BEGIN MATERIAL SHOWN

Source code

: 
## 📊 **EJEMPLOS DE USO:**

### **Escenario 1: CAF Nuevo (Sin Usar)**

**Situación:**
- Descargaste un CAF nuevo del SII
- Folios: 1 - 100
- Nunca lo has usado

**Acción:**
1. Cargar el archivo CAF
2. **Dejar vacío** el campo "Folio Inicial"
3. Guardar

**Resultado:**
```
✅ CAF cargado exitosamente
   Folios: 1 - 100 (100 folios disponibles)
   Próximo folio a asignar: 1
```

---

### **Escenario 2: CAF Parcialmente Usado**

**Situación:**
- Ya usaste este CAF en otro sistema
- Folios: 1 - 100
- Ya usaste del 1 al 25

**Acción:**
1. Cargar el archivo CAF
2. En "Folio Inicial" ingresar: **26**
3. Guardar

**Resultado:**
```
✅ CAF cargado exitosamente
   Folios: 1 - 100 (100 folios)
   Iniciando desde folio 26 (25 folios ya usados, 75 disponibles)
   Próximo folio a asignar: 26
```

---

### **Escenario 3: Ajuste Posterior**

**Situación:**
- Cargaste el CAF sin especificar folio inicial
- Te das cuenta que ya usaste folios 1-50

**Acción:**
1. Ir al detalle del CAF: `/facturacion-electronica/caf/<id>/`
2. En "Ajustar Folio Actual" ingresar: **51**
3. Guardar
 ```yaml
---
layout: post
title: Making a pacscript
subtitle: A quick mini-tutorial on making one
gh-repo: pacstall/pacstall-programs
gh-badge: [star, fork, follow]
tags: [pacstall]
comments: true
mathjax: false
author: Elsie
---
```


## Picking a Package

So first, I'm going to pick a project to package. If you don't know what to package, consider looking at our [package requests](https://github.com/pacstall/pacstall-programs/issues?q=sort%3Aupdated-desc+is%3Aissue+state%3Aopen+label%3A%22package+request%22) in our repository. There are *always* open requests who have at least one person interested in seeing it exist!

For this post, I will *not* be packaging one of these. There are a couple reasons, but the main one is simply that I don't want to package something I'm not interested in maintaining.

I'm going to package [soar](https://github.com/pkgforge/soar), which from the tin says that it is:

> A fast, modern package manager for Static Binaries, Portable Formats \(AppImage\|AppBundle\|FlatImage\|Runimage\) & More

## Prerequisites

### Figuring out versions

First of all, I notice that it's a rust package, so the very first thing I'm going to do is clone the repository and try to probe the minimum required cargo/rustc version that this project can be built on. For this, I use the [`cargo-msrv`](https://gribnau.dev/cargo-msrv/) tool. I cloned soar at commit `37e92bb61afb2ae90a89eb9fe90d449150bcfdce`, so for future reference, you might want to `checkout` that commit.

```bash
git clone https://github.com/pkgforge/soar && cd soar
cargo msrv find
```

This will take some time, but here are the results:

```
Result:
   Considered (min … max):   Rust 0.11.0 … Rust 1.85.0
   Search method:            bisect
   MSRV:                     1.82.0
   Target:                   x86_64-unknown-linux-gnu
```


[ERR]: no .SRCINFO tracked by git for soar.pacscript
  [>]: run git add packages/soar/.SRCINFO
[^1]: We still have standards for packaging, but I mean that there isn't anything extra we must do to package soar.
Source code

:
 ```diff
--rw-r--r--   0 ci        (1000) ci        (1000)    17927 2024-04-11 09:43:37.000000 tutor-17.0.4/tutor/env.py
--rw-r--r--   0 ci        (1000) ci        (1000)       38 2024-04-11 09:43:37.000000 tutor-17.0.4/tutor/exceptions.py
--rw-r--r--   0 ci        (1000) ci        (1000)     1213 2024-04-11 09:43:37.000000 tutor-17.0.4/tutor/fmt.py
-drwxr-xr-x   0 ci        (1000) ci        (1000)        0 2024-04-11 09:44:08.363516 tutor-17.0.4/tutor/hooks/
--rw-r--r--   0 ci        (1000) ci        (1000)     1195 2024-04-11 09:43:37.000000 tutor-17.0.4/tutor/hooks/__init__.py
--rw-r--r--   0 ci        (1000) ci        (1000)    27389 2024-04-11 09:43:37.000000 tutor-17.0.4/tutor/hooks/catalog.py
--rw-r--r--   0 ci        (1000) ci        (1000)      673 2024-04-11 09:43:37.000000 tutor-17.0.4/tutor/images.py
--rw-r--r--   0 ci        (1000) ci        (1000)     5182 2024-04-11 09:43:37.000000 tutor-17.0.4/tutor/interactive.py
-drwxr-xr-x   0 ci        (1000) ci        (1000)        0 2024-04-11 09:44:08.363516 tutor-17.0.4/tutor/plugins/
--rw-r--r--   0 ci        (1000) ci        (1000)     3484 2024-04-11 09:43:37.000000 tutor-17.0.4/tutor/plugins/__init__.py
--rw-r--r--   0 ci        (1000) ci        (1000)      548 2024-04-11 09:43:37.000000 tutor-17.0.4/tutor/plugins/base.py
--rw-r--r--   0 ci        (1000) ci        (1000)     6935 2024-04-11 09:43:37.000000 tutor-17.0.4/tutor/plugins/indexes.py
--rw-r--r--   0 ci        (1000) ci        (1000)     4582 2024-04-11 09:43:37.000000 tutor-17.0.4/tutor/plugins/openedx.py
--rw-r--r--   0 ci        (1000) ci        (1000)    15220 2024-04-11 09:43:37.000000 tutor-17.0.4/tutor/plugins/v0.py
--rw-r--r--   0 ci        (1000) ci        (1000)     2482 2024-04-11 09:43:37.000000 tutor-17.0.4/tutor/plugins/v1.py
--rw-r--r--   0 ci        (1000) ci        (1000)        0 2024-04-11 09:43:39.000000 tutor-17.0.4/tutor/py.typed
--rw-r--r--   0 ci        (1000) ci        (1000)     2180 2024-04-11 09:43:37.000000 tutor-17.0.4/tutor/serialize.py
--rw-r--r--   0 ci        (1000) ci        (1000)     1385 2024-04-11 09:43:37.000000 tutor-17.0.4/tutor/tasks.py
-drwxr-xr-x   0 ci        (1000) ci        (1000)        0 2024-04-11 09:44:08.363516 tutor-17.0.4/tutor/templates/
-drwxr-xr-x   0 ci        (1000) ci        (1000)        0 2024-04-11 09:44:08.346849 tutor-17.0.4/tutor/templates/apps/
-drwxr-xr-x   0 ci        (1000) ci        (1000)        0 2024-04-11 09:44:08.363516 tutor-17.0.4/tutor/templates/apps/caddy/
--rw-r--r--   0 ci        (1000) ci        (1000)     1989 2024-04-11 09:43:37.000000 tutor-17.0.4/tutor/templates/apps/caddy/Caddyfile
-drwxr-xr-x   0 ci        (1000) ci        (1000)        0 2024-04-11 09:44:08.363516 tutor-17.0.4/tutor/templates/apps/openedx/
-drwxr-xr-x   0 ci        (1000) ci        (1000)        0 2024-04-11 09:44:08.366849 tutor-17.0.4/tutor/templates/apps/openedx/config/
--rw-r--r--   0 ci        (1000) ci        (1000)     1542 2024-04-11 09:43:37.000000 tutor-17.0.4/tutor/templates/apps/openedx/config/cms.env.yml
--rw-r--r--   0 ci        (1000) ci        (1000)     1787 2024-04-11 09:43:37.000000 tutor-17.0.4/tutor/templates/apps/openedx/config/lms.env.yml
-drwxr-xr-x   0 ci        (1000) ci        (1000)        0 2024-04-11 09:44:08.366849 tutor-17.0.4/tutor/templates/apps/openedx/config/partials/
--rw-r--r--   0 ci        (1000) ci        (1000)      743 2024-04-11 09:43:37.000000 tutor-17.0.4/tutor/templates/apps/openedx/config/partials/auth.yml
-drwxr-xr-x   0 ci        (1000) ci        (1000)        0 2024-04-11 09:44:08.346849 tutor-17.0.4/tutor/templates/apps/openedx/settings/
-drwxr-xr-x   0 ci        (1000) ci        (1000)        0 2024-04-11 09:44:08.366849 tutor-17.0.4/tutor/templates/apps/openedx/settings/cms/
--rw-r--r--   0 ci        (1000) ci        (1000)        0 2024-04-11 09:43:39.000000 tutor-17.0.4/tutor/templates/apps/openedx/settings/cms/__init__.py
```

END MATERIAL SHOWN

Provide only the number of lines within the material that contain the string "programs".

**WRITTEN RESPONSE**
2